Journal Entry 4/7/2015

“I thought there would be more.”

The first time I watched Boyhood was last year at the Capitol Theater. The theater was dreadfully cold, the chairs seemed to actually hate me and would without provocation attack anyone who happened by (or at least it seems like it; they really are the most uncomfortable of chairs), and I managed to eat way too much candy and popcorn and a massive burrito from my work, but I found the movie to be entertaining and did not give it much thought beyond that.

With one enormous exception, the conversation that Patricia Arquette’s character has with Mason as he is finishing packing for college. He is in his room, she is sitting at the table and starts to cry. When Mason asks her about it she simply says, “I thought there would be more.” She mentions hitting all the milestones in her life, marriage, divorce, children going off to college, and now she believes that all she has left is death – she thought that there would be more.

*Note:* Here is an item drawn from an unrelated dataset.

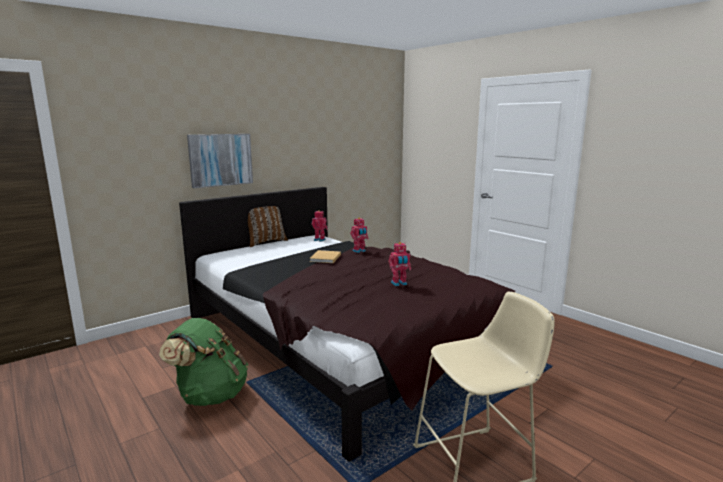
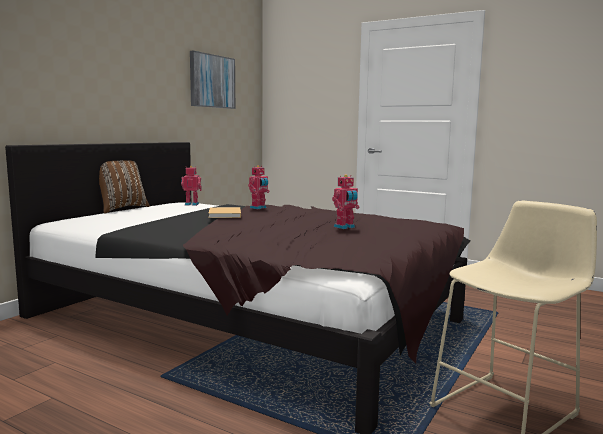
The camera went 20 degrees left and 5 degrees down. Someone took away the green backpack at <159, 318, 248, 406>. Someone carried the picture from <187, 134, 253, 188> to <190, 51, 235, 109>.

I don’t know why exactly this statement hit me then. I watched the movie for a second time yesterday and again, found myself crying when she began to cry. I knew what she was going to say. I knew how it made me feel last year in that theater downtown. But here I was again, crying at the same spot, of the same movie, after the exact same phrase was uttered. I think it’s the fear that there won’t be anything more is what gets me. What if no matter how hard you work, how deeply vested you are in school, how much money and time you donate to charity, how often you call mom, floss your teeth, and are an all-around a swell person to everyone in your path, what if in the end you are still kicking yourself in the ass and asking ‘is that it’? I imagine it more of a shaking your fists at the sky, screaming to the clouds above, “is that really fucking it?” or some other expletive filled temper-tantrum.

Everything that I do now, every single day, is in hopes that when I find myself old and alone that not for one god damn second will I have think there would have been more. I want to be exhausted, ready to check out; I want to be so full of life that if I have any more I would simply explode.